→ PROBLEM SET
1 > In the Civilization board game review, how many cards make up the focus bar, and what do they represent?
2 > Pick up the Civilization board game review after its final sentence and continue writing it.

Sid Meier's Civilization computer game seems ripe for conversion into a board game. The PC game is, after all, basically just a computerized board game that plays out on a grander scale. Sid himself was inspired by many classic board games, including Risk and Axis & Allies. Fantasy Flight has already taken a stab at trying to distill the core mechanics of Civ down into a digestible board game when they released Sid Meier's Civilization: the Board Game back in 2010. I really like that game, even though it is a bit bloated and unwieldy. Attempting to directly translate Civ's mechanics down into board game form unsurprisingly results in a fairly complicated game that takes a very long time to learn and play.

Fantasy Flight's approach this time around seems to be to develop an elegant board game, and then apply the Civilization license onto it. The result is a board game that feels much more distant from the computer game, but which plays much more smoothly as a board game.

Civilization, streamlined

Perhaps the biggest problem with the older Civilization board game is the game length and amount of downtime. Games could run for over five hours, and the fact that each player resolved their entire turn phase (city management or army movement) before moving onto the next player meant that you could end up sitting for 20 to 40 minutes, twiddling your thumbs and waiting for other players to resolve their turns. That is one of my biggest peeves with a lot of epic games: too much downtime.

Civilization: A New Dawn -
A New Dawn is a very elegant game.

A New Dawn addresses that problem by having each player take only a single action in each of their turns. There are no phases; just take an action from your focus bar and then move on to the next player. Turns, therefore, are very quick, turnaround time is very short, and the game moves along at a rapid pace. This, ironically, serves to better maintain the "one more turn" addictive nature of the computer game. You might find yourself neglecting bathroom breaks for several turns because things are moving along so swiftly. Your turn is generally quick enough that you want to finish it before you step away or take a break, and other players' turns are so quick that you don't want to step away because you know it'll be back around to your turn in a few minutes.

Longer games with longer turns and more downtime can also often result in players outright forgetting what they were planning on doing by the time the turn gets back around to them. Either that, or the large amounts of moves and actions that the other players take changes the game state so much that, when your turn comes around, the thing you were planning on doing is no longer ideal -- if it's even possible.

That's rarely a problem in A New Dawn because each player does one thing on their turn, so the state of the board isn't radically changing between your turns. It's much more of a gradual change. That doesn't mean that other players can't disrupt your plans; they certainly can, especially when combat between players starts happening. It just means that you aren't going to be sitting there bouncing up and down in your chair waiting to pull off a spectacular move, only to have another player blow up all your plans at the last minute and leave you spending far too long wondering "What the heck do I do now?" when your turn starts.

A more focused game

The nature of the game's novel "focus bar" also helps to speed things along and help with planning out your turns because it acts as a sort of roadmap for what you should be trying to do. The focus bar consists of five cards, which each represent some aspect of your civilization: economy, research, industry, culture, and military. Each card's location in the focus bar determines its relative strength and affects what exactly is possible to do with that card. Each slot on the focus bar corresponds to a terrain type, which escalate in "difficulty level", with grasslands being the easiest and mountains being the hardest. Playing a card at a given position in the focus bar generally allows you to take actions that affect tiles of the corresponding terrain difficulty or lower.

→ EXTRACTED INFORMATION
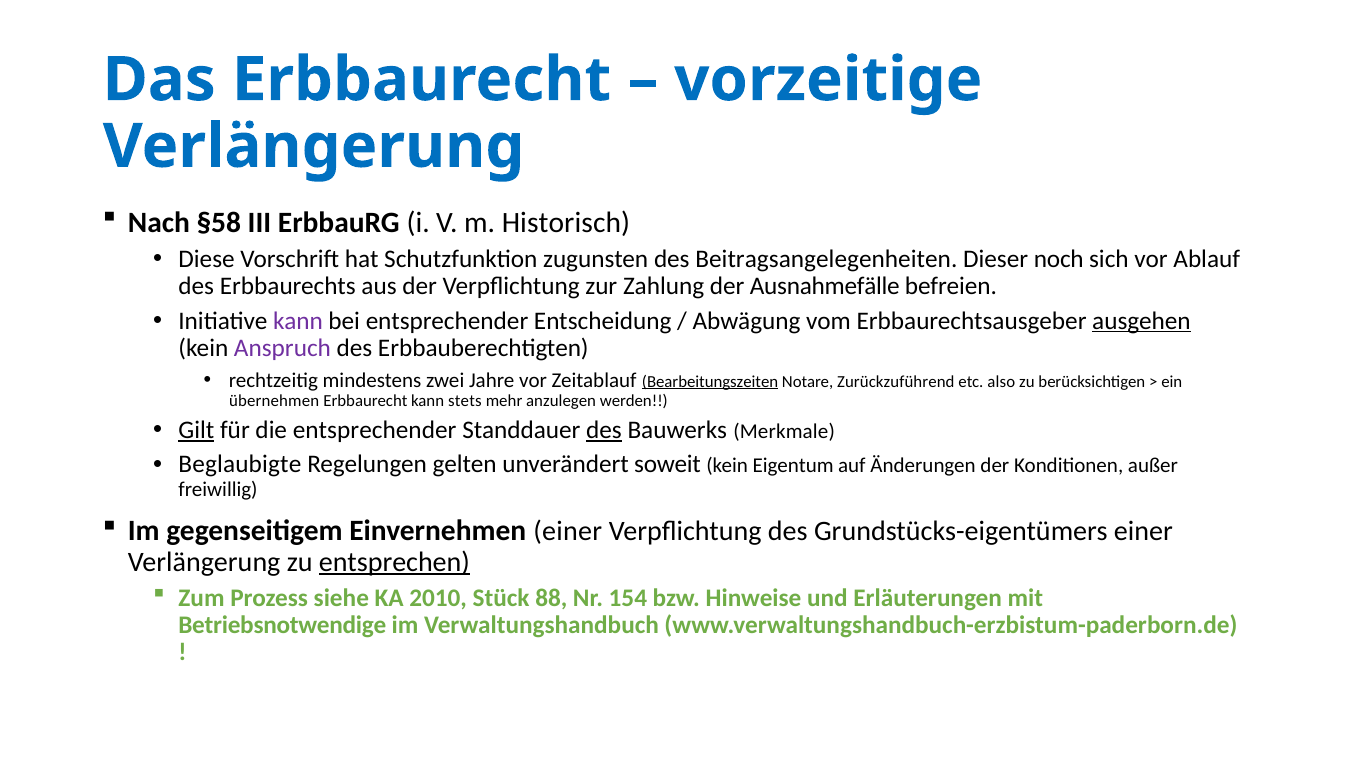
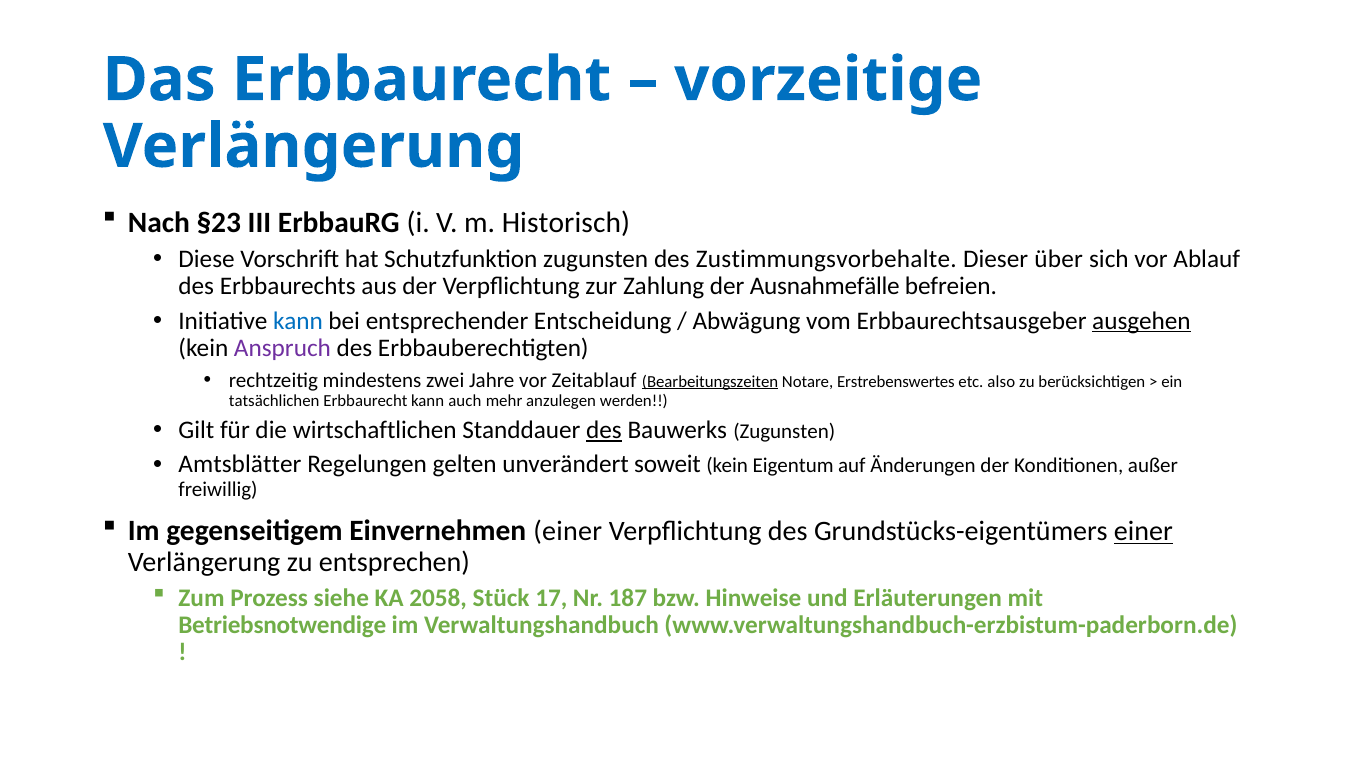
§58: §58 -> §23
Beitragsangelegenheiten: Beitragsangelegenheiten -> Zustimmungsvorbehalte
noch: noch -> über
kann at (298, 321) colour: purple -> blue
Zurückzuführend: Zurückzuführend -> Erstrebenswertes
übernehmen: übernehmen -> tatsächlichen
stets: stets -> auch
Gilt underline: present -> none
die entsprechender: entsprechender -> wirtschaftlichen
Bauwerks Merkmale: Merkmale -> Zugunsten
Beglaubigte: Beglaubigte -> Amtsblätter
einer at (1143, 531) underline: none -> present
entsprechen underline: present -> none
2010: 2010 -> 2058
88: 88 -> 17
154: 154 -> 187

--

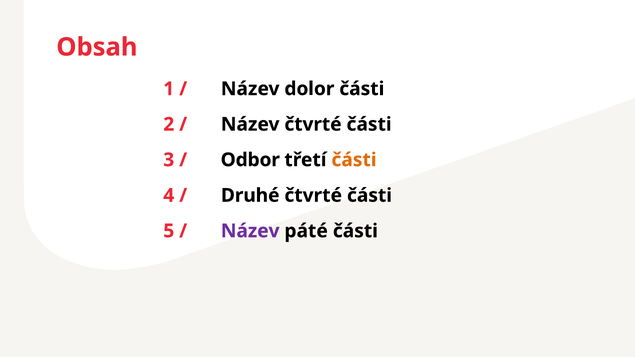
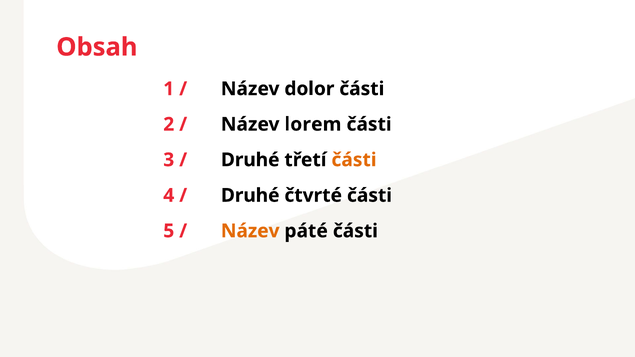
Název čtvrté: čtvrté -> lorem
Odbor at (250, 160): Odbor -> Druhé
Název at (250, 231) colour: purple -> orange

→ ANSWERS TO THE PROBLEMS
1 > Five cards, representing economy, research, industry, culture, and military.

2 >
Civilization: A New Dawn - focus bar
The focus bar guides your actions.

If you play your industry card at position 3 (forest), then you are restricted to building new cities on grasslands, hills, or forests. If you wait until the card is at position 5 (mountain), then you can build your shiny new city on any non-water tile, including valuable mountains. Similarly, control tokens can only be placed on terrain that is as easy (or easier) than the culture card's corresponding location on the focus bar, caravans can only move through terrain that is as easy (or easier) than the economy card's corresponding location on the focus bar, and so on.

The catch is that whenever a card's action is played, that card goes all the way back down to position 1, and every card that was behind it shifts up a position in the queue. If you play your culture card at position 5 to claim a resource on an elusive mountain tile, then the culture card goes back down to position 1, and you'll have to wait before you can claim any more difficult mountain tiles. Of course, if you don't need to claim any more mountain tiles, and only need, say hill and forest tiles, then you can play your culture card at position 3 without having to wait for it to make its way all the way back up to 5.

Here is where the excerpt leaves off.